Careful monitoring and interpretation of physiologic changes are critical. Monitoring decreases the odds of anaesthetic death¹⁹, whereas lack of monitoring increases the odds of anaesthetic death by a factor of 5 to 35⁴.

Both patient clinical examination and monitor appliances must be used. Monitoring respiratory function includes respiratory rate, oxygenation (percentage of haemoglobin saturated with oxygen; SpO₂), and ventilation. Blood pressure (BP), heart rate (HR) and rhythm (ECG), capillary refill time, mucous membrane colour and pulse oximetry (SpO₂) provide the best indices of cardiovascular function.
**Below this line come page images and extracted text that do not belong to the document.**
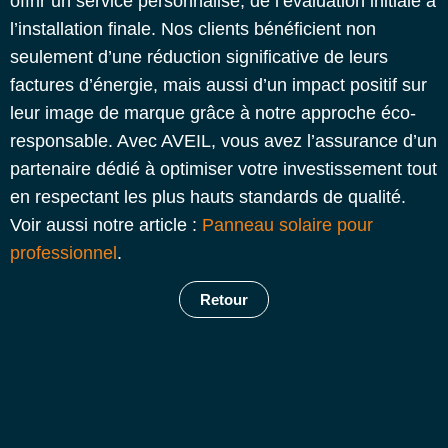
offrir un service personnalisé, de l’évaluation initiale à
l’installation finale. Nos clients bénéficient non
seulement d’une réduction significative de leurs
factures d’énergie, mais aussi d’un impact positif sur
leur image de marque grâce à notre approche éco-
responsable. Avec AVEIL, vous avez l’assurance d’un
partenaire dédié à optimiser votre investissement tout
en respectant les plus hauts standards de qualité.
Voir aussi notre article :
Panneau solaire pour
professionnel
.
Retour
Finally, anaesthetic depth is also monitored and characterised by an absence of palpebral reflex, mild jaw tone (muscle relaxation) and lack of purposeful movement.

Recovery period

According to Brodbelt et al, 47% and 60% of all anaesthetic-related dog and cat deaths occur respectively during the postoperative period of anaesthesia^3-5; therefore, we should continue to monitor specific physiologic parameters such as HR/RR (respiratory rate), SpO₂, BP and body temperature, and closely observe until they are alert, normothermic and ambulatory.

The pain must still be controlled, and some sedatives may be required to have the smoothest recovery.

Conclusion

To conclude, anaesthesia can be considered more as the management of an individual rather than a protocol.

We can choose a protocol adapted to each patient and individualise it according to the history, signalment, breed, comorbidities, and type of procedure. ASA status will help us take this individual approach.

Tables included present examples of protocols and tips to help get the best approach, but for a more exhaustive list, see references.

• Some drugs referenced in this article are used under the cascade.